RECORDS PROVIDED =
Segment Open

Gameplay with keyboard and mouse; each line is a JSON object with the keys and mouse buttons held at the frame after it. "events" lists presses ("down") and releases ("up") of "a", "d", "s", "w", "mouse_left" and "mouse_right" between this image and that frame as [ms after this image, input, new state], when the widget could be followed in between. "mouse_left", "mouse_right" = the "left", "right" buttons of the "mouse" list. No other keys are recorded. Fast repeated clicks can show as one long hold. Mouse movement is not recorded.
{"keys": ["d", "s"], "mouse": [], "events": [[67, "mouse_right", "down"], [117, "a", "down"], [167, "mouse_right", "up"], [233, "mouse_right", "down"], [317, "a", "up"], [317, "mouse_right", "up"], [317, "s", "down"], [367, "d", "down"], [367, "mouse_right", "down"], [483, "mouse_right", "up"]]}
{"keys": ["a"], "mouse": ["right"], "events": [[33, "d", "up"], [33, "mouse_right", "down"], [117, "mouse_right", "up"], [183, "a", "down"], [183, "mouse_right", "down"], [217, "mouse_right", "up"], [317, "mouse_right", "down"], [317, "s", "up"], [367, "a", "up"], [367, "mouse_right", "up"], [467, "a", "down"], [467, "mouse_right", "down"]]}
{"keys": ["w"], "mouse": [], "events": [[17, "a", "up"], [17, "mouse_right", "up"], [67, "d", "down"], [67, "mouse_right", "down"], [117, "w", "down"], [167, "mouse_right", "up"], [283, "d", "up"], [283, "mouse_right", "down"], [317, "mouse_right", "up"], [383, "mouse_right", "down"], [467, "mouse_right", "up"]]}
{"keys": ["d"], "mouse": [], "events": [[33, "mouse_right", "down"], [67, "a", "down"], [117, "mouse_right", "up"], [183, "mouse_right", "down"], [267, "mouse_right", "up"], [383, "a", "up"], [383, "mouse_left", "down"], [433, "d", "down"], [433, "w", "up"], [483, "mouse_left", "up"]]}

Segment Closed

An exact copy of the data, with every line intact, is the required answer.

Gameplay with keyboard and mouse; each line is a JSON object with the keys and mouse buttons held at the frame after it. "events" lists presses ("down") and releases ("up") of "a", "d", "s", "w", "mouse_left" and "mouse_right" between this image and that frame as [ms after this image, input, new state], when the widget could be followed in between. "mouse_left", "mouse_right" = the "left", "right" buttons of the "mouse" list. No other keys are recorded. Fast repeated clicks can show as one long hold. Mouse movement is not recorded.
{"keys": ["d", "s"], "mouse": [], "events": [[67, "mouse_right", "down"], [117, "a", "down"], [167, "mouse_right", "up"], [233, "mouse_right", "down"], [317, "a", "up"], [317, "mouse_right", "up"], [317, "s", "down"], [367, "d", "down"], [367, "mouse_right", "down"], [483, "mouse_right", "up"]]}
{"keys": ["a"], "mouse": ["right"], "events": [[33, "d", "up"], [33, "mouse_right", "down"], [117, "mouse_right", "up"], [183, "a", "down"], [183, "mouse_right", "down"], [217, "mouse_right", "up"], [317, "mouse_right", "down"], [317, "s", "up"], [367, "a", "up"], [367, "mouse_right", "up"], [467, "a", "down"], [467, "mouse_right", "down"]]}
{"keys": ["w"], "mouse": [], "events": [[17, "a", "up"], [17, "mouse_right", "up"], [67, "d", "down"], [67, "mouse_right", "down"], [117, "w", "down"], [167, "mouse_right", "up"], [283, "d", "up"], [283, "mouse_right", "down"], [317, "mouse_right", "up"], [383, "mouse_right", "down"], [467, "mouse_right", "up"]]}
{"keys": ["d"], "mouse": [], "events": [[33, "mouse_right", "down"], [67, "a", "down"], [117, "mouse_right", "up"], [183, "mouse_right", "down"], [267, "mouse_right", "up"], [383, "a", "up"], [383, "mouse_left", "down"], [433, "d", "down"], [433, "w", "up"], [483, "mouse_left", "up"]]}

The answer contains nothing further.